Other monologues followed, including Mystery Bruises (1994) at the Almeida, and his History of Comedy Part 1: Ventriloquism (2000), at the National again, became his trademark. They covered an extraordinary range of subjects: pidgin English, ventriloquism, Umberto Eco, conspiracy theories, the Duke of Edinburgh, the harmful physical effects of televisions. . . They were generally long, enthusiastic, sometimes repetitive or tedious, more often astoundingly hilarious.

My own slight acquaintance with Ken Campbell dated from around 1989, when I saw an early version of Furtive Nudist at a basement theatre in Camden: in the interval, he invited the audience over the road to the pub, where he showed off photographic evidence of some of the improbable claims he had made.
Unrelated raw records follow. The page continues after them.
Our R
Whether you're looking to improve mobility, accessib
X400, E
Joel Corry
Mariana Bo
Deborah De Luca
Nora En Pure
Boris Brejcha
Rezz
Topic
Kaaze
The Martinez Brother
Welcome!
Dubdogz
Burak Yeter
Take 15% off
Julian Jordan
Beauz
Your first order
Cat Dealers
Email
I left convinced he was a genius.

Shortly afterwards, I got a postcard beginning, typically, with the word "SEEKER!", inviting me to attend a lecture by Gerry Webb of the British Interplanetary Society on colonisation of other worlds, organised by Campbell under a railway arch on Walthamstow Marshes. The spot was chosen for its proximity to the site where the aviator A.V. Roe became the first Englishman to fly successfully one of his own planes, and also because it was just over the River Lea from Campbell's own house.

His interest in the margins of science and in extreme views of the world led later to two documentary series for Channel 4: Reality on the Rocks (1995), which explored the wilder shores of modern cosmology, and Brainspotting (1996), for which he interviewed many of the English-speaking world's most eminent philosophers.

He never quite succeeded in film or television. Though he complained that he was pigeonholed, confined to wiggling his fearsome eyebrows amusingly, the fact is that he was too vivid a personality to fit the requirements of even the big screen. Having moved away from Walthamstow, he lived in Epping Forest with his dogs, Max, Gertie and Bear, and continued to inspire new generations to nonconformity, with evenings of improvisation, most recently appearing at the Edinburgh Fringe. His death was unexpected. But then, so were most things he did.

Robert Hanks

Ken Campbell, actor, director and writer: born Ilford, Essex 10 December 1941; Founder, Science Fiction Theatre of Liverpool 1976; Artistic Director, Everyman Theatre, Liverpool 1980; Professor of Ventriloquism, Royal Academy of Dramatic Art 1999-2008; married 1977 Prunella Gee (one daughter; marriage dissolved); died Epping Forest, Essex 31 August 2008.